Plain-text document sources -
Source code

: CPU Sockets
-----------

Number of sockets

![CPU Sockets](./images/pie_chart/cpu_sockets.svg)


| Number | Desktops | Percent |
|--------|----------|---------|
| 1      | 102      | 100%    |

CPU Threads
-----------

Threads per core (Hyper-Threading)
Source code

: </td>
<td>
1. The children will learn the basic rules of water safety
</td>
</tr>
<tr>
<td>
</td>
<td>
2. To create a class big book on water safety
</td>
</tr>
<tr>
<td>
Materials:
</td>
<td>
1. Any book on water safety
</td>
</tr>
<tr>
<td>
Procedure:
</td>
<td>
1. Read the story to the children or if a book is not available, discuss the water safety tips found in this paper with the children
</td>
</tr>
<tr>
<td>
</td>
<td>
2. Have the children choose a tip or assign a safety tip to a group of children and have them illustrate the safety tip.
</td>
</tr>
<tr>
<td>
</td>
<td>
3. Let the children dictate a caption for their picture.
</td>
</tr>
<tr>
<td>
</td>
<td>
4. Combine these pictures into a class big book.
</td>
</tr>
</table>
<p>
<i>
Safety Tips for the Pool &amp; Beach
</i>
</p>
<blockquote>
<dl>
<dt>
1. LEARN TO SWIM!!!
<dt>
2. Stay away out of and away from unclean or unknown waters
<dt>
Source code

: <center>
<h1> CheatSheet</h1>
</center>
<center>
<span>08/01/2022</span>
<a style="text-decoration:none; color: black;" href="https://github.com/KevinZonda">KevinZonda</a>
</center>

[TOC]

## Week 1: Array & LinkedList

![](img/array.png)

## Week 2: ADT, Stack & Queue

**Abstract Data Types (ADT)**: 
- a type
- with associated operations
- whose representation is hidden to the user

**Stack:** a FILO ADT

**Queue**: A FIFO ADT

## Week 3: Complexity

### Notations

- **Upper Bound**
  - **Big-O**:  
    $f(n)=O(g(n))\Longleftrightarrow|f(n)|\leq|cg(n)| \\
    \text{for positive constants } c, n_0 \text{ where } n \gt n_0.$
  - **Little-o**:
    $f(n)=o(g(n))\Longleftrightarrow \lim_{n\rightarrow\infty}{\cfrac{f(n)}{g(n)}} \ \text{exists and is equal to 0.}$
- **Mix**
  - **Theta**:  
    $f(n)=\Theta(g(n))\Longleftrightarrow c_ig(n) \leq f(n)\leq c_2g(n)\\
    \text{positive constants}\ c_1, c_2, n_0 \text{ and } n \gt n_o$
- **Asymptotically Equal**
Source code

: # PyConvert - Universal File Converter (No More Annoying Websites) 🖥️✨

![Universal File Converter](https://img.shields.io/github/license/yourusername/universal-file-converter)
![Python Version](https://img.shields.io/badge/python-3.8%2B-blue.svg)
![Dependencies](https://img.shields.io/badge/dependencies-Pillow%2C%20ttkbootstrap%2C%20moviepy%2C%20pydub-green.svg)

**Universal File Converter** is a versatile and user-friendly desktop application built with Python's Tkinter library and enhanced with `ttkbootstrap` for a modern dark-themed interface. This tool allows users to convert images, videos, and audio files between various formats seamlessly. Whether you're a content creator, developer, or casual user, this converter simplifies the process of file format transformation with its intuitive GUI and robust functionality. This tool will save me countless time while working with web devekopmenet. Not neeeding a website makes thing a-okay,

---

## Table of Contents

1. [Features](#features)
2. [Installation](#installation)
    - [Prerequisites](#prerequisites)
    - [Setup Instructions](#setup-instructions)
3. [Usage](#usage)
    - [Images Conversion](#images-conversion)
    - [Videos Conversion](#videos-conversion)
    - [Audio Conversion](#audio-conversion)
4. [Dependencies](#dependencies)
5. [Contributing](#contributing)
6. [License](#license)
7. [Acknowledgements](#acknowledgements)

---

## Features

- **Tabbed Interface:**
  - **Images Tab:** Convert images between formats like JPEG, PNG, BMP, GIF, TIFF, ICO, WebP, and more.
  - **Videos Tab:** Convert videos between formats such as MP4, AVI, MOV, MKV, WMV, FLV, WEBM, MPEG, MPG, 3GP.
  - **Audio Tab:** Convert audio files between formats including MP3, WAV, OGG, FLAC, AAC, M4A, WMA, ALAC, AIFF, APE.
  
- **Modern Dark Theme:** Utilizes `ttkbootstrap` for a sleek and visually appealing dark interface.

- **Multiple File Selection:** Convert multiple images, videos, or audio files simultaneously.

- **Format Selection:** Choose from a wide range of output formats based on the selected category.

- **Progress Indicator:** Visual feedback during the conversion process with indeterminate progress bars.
==
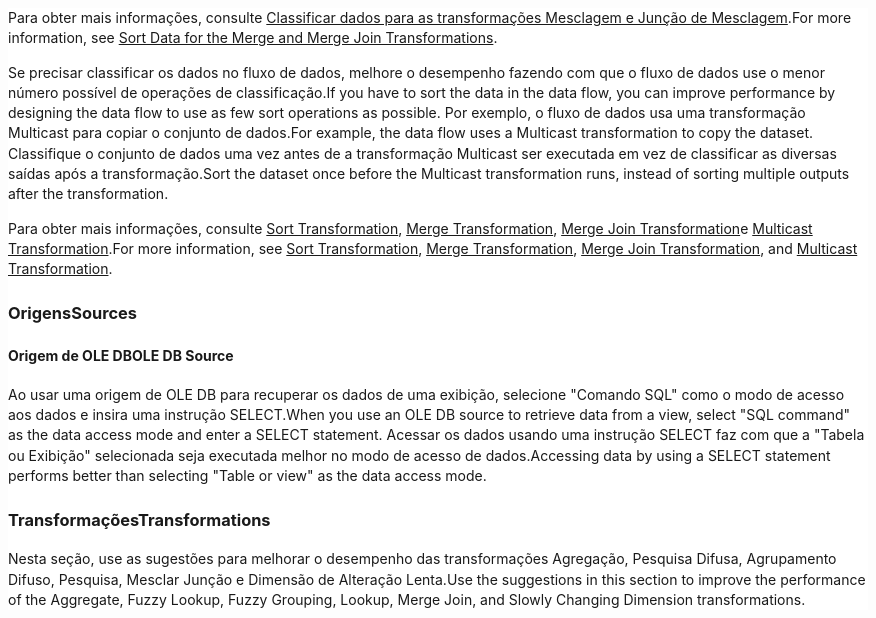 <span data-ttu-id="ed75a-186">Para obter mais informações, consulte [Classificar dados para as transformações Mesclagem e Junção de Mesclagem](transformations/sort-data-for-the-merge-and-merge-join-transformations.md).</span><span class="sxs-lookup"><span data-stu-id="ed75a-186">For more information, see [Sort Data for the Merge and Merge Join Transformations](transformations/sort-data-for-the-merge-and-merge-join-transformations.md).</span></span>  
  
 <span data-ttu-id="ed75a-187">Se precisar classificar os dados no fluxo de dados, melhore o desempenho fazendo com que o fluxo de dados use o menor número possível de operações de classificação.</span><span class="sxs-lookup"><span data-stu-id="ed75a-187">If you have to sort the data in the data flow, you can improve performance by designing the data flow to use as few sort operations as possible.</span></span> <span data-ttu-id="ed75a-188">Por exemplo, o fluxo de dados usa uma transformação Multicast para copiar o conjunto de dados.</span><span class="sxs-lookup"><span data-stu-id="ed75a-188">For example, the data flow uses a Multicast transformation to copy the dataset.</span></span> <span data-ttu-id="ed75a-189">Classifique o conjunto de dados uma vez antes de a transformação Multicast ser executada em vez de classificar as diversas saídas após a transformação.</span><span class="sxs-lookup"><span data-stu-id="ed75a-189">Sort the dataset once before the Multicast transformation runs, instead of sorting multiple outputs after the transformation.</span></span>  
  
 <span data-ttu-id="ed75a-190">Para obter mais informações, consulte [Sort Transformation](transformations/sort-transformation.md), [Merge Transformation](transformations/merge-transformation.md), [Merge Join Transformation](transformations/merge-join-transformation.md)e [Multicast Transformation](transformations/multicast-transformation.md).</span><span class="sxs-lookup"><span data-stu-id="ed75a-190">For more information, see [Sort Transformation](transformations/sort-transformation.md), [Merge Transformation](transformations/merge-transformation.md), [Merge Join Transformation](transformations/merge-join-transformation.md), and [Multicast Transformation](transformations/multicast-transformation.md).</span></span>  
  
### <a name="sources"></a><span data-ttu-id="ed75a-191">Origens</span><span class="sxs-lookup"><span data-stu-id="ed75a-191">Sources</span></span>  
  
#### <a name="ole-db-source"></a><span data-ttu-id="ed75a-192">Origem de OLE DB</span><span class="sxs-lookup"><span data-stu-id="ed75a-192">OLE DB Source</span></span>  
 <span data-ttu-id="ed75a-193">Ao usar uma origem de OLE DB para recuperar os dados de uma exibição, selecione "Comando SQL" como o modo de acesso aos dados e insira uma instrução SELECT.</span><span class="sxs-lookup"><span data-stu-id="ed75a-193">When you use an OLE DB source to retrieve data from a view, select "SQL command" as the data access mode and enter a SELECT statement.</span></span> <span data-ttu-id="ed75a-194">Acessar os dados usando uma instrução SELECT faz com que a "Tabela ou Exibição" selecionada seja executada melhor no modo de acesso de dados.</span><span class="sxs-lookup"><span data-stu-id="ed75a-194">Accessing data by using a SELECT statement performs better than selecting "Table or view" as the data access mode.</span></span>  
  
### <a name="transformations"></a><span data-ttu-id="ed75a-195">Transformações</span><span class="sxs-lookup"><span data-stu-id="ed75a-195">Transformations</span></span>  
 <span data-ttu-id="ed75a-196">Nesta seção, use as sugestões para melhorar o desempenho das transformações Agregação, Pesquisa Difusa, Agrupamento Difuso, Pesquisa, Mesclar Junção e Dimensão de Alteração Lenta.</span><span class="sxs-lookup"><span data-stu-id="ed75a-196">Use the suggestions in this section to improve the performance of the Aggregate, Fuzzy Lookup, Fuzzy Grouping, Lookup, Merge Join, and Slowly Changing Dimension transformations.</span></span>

Problem to solve -
Report each line of the data that includes the string "constants".

Solution for this exercise -
    \text{for positive constants } c, n_0 \text{ where } n \gt n_0.$
    \text{positive constants}\ c_1, c_2, n_0 \text{ and } n \gt n_o$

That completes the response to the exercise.